Shailja Mehta, President of the association, said the industry was grappling with a long-term mismatch between cost escalation and price growth.

"It is important that harmony is reached between the cost of production and price realisation,” she said, calling for a minimum sustainable price mechanism to ensure producers receive viable returns.

She highlighted the sector’s economic importance at a recent North Bengal chapter AGM, stating that the tea ecosystem in the northern part of West Bengal supports around 32 lakh people, or roughly 28 per cent of the region’s population.

Industry officials said labour availability has become a major operational challenge, with some estates reporting absenteeism of 25–50 per cent during peak production periods, forcing them to depend on outside labour at higher cost. Climate variability, including erratic rainfall, rising temperatures and pest infestations, is further affecting yields and quality.
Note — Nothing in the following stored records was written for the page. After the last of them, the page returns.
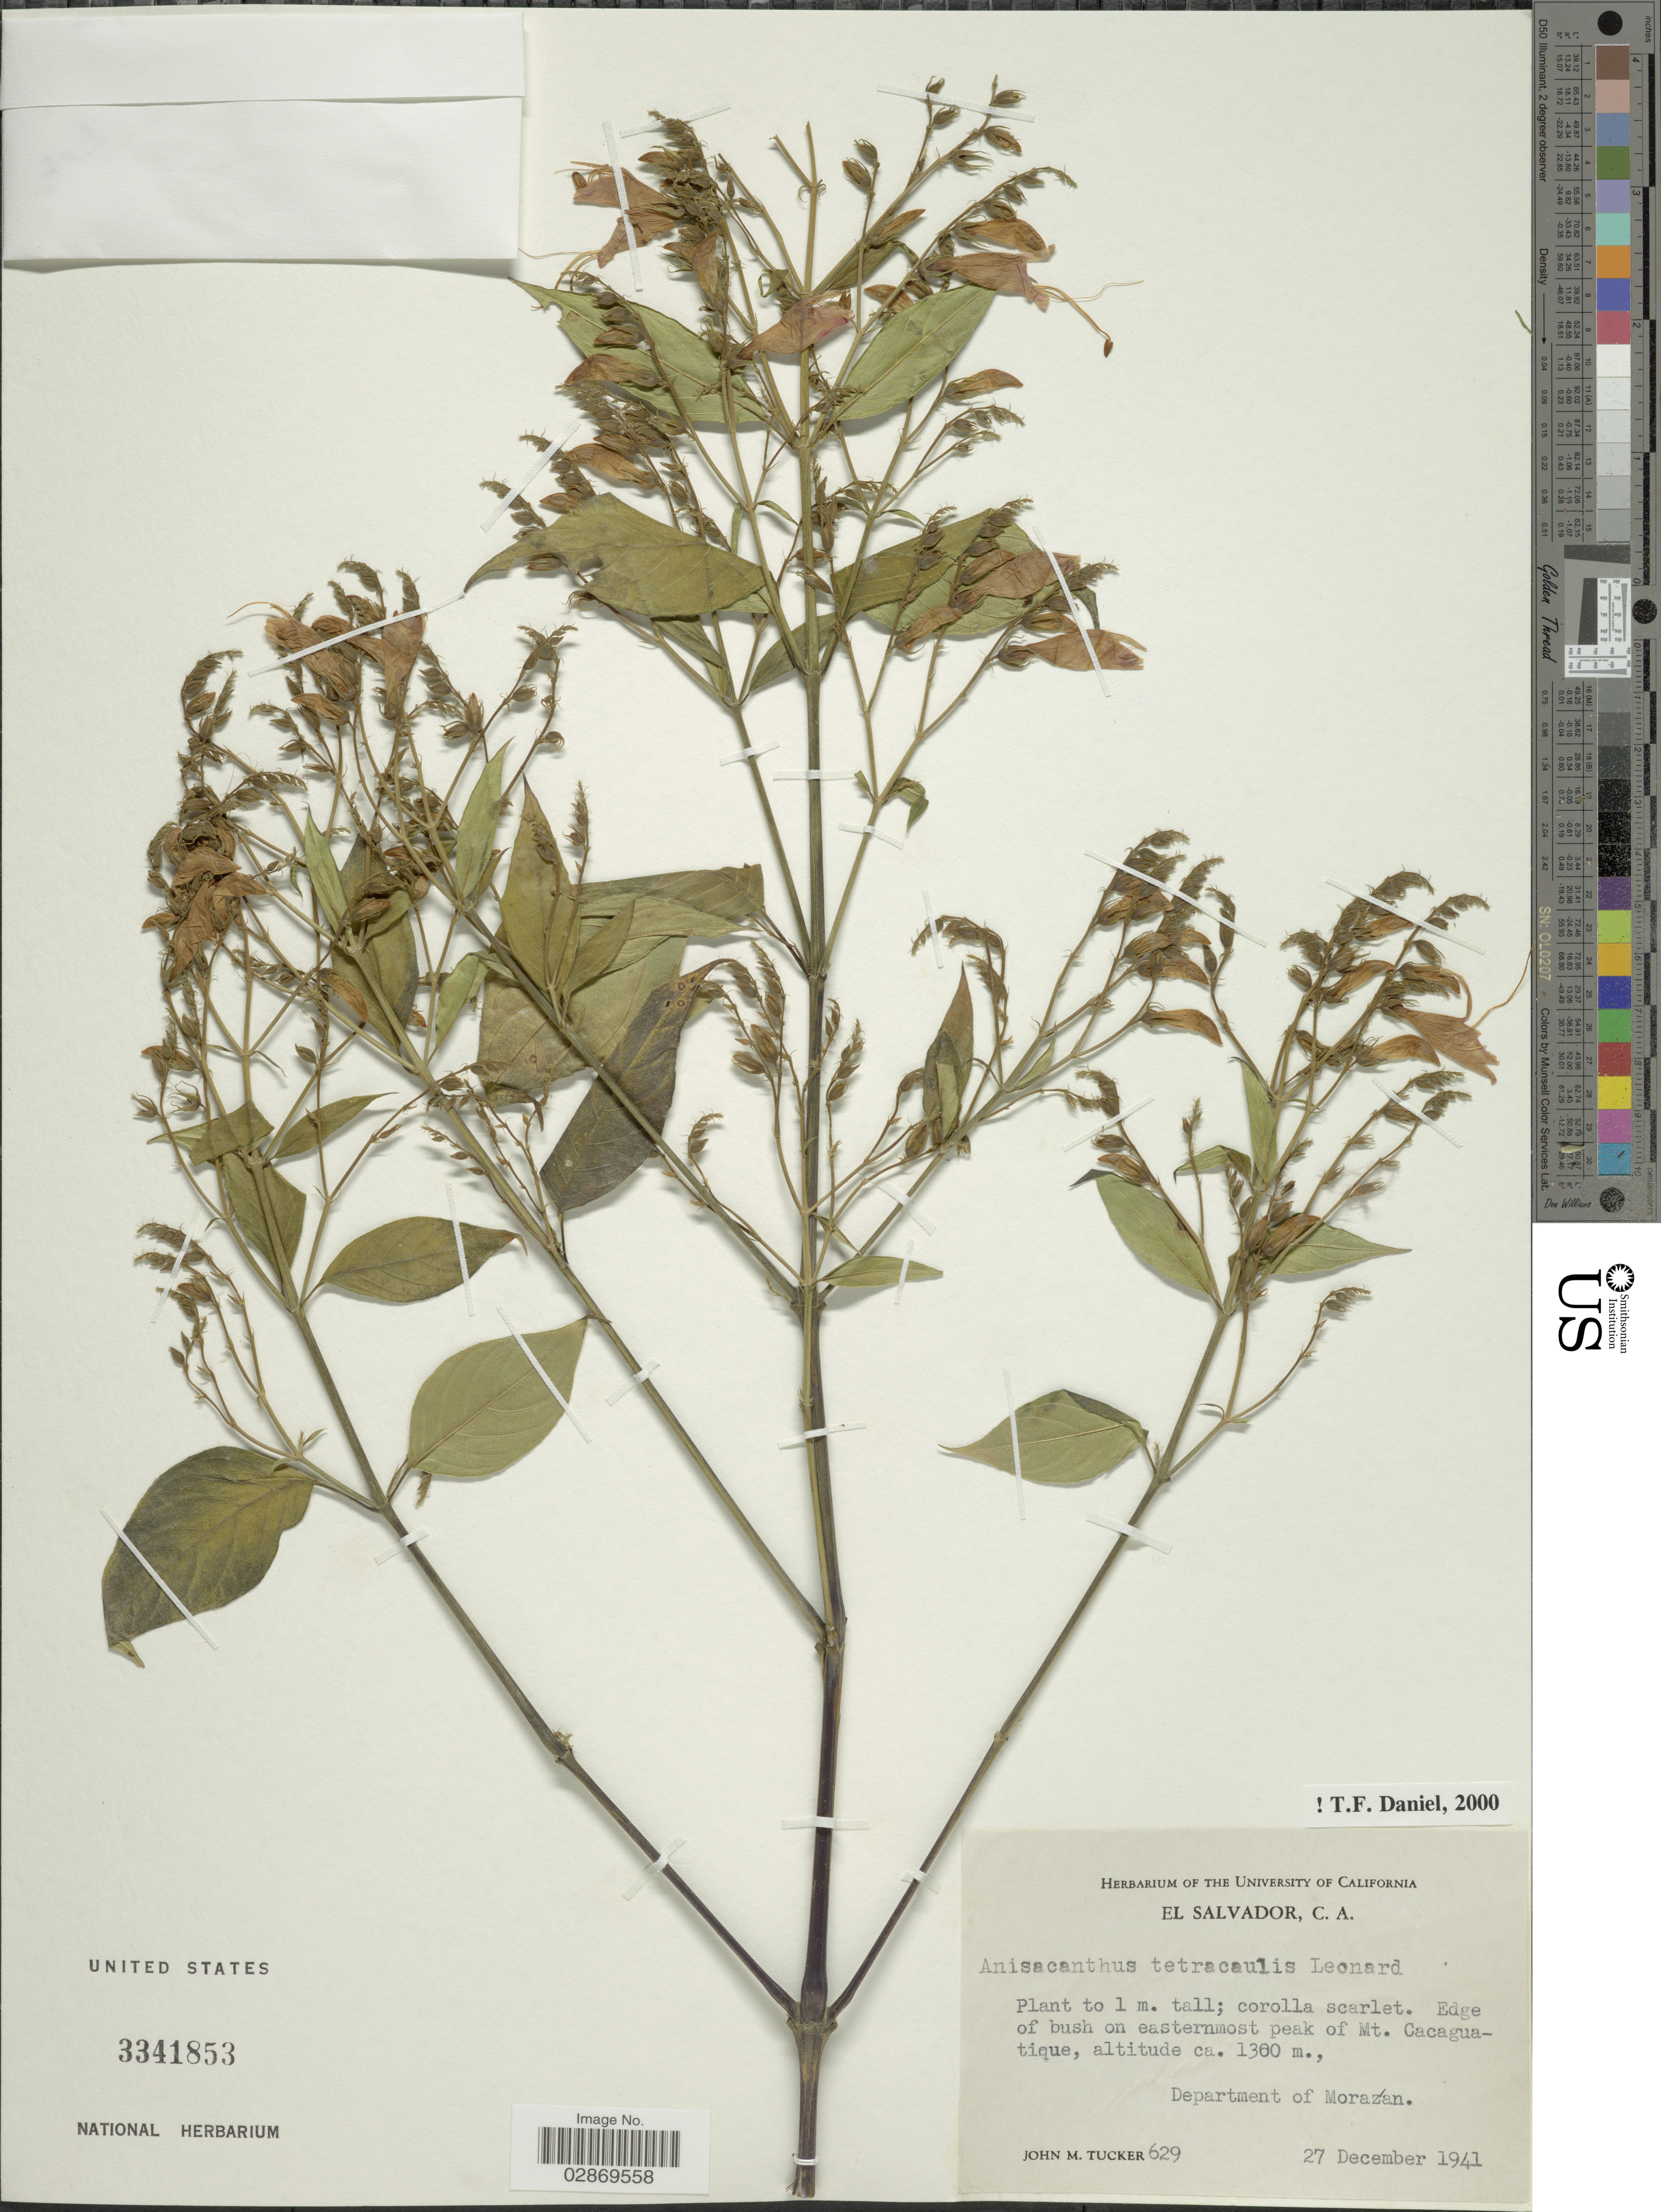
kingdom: Plantae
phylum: Tracheophyta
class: Magnoliopsida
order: Lamiales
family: Acanthaceae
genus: Anisacanthus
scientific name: Anisacanthus tetracaulis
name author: Leonard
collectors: J. M. Tucker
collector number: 629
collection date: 1941-12-27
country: El Salvador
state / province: Morazan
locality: C.A., Edge of bush on easternmost peak of Mt. Cacaguatique, Department of Morazán.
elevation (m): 1300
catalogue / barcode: US 3341853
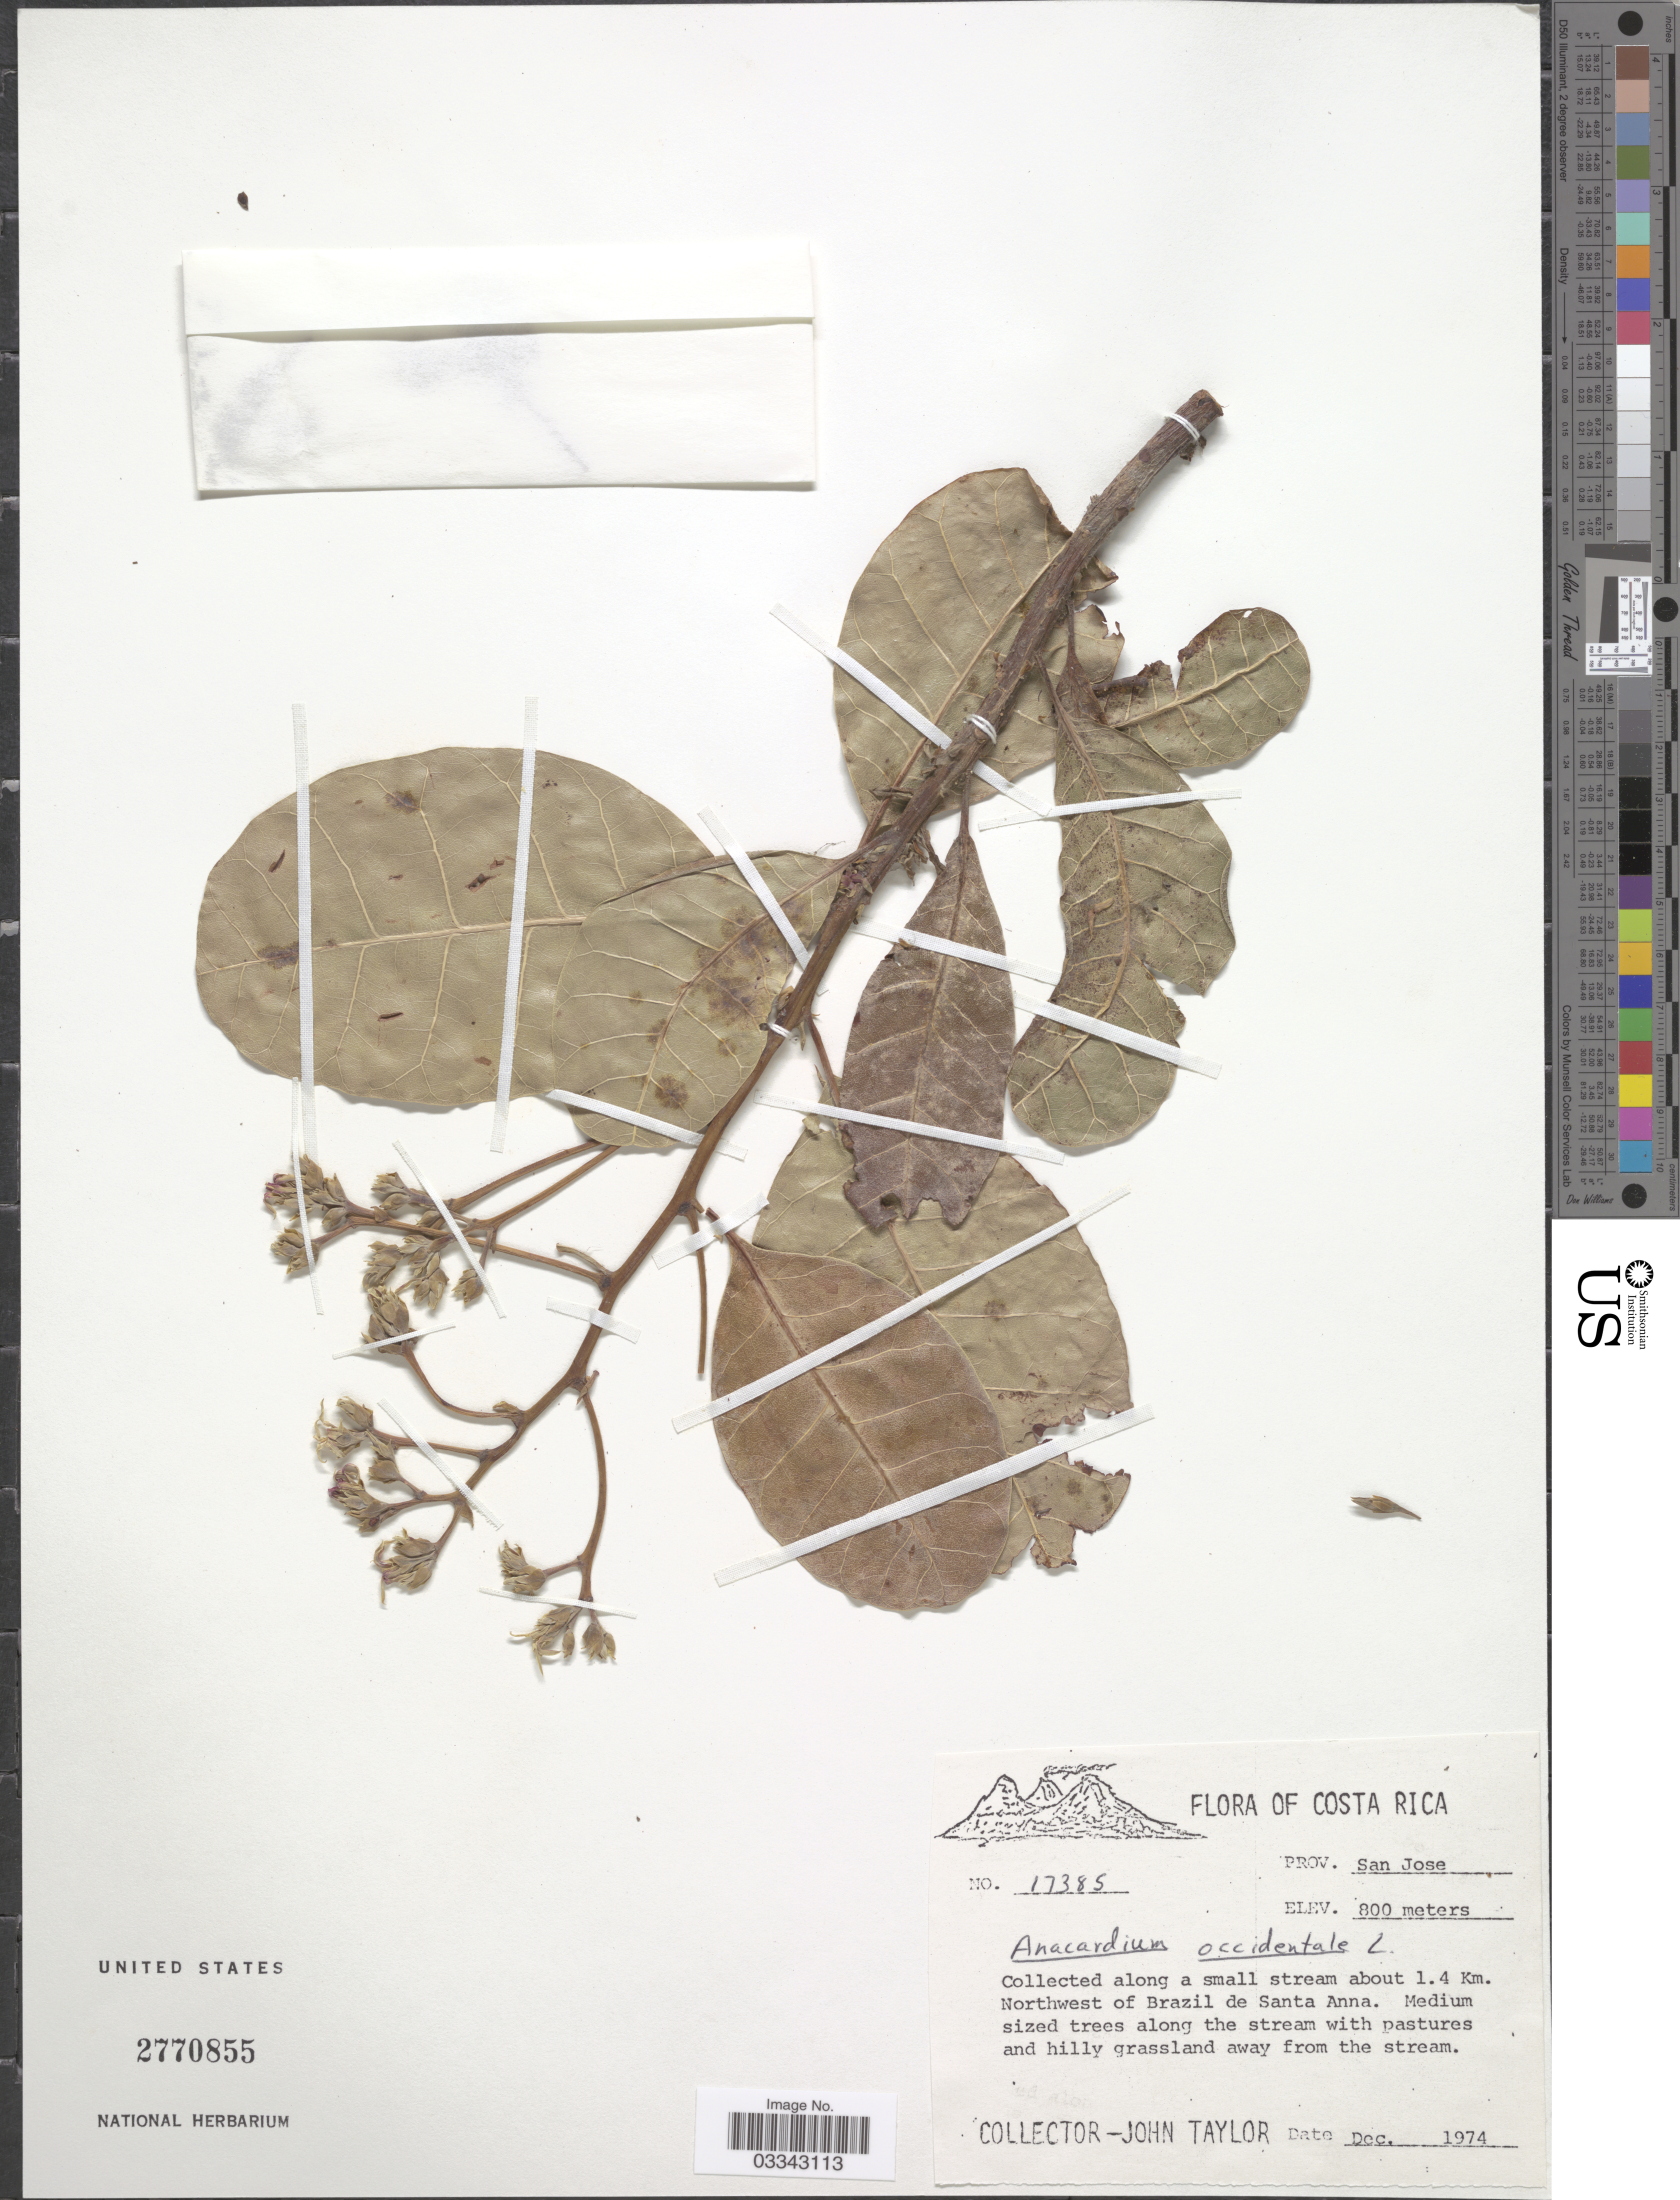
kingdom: Plantae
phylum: Tracheophyta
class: Magnoliopsida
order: Sapindales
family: Anacardiaceae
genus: Anacardium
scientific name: Anacardium occidentale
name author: L.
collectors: J. Taylor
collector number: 17385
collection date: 1974-12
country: Costa Rica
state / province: San José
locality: Along a small stream about 1.4 Km. Northwest of Brazil de Santa Anna.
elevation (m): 800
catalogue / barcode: US 2770855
Planters have urged faster release of pending subsidies from the Tea Board India, interest subvention on working capital loans and financial incentives for speciality tea production and machinery upgrades. They also want organised tea producers to be allowed access to schemes of the Ministry of Agriculture and Farmers Welfare, arguing that tea cultivation is primarily agricultural in nature.

The industry association has also sought lower power tariffs and quicker implementation of solar power provisions notified by the West Bengal Electricity Regulatory Commission to reduce energy costs.

Stakeholders said cheap imports and mislabelling of blended teas as Indian origin were hurting domestic producers and called for stricter monitoring to protect quality standards and export credibility.

India is the world’s second-largest tea producer and the sector directly employs more than one million workers.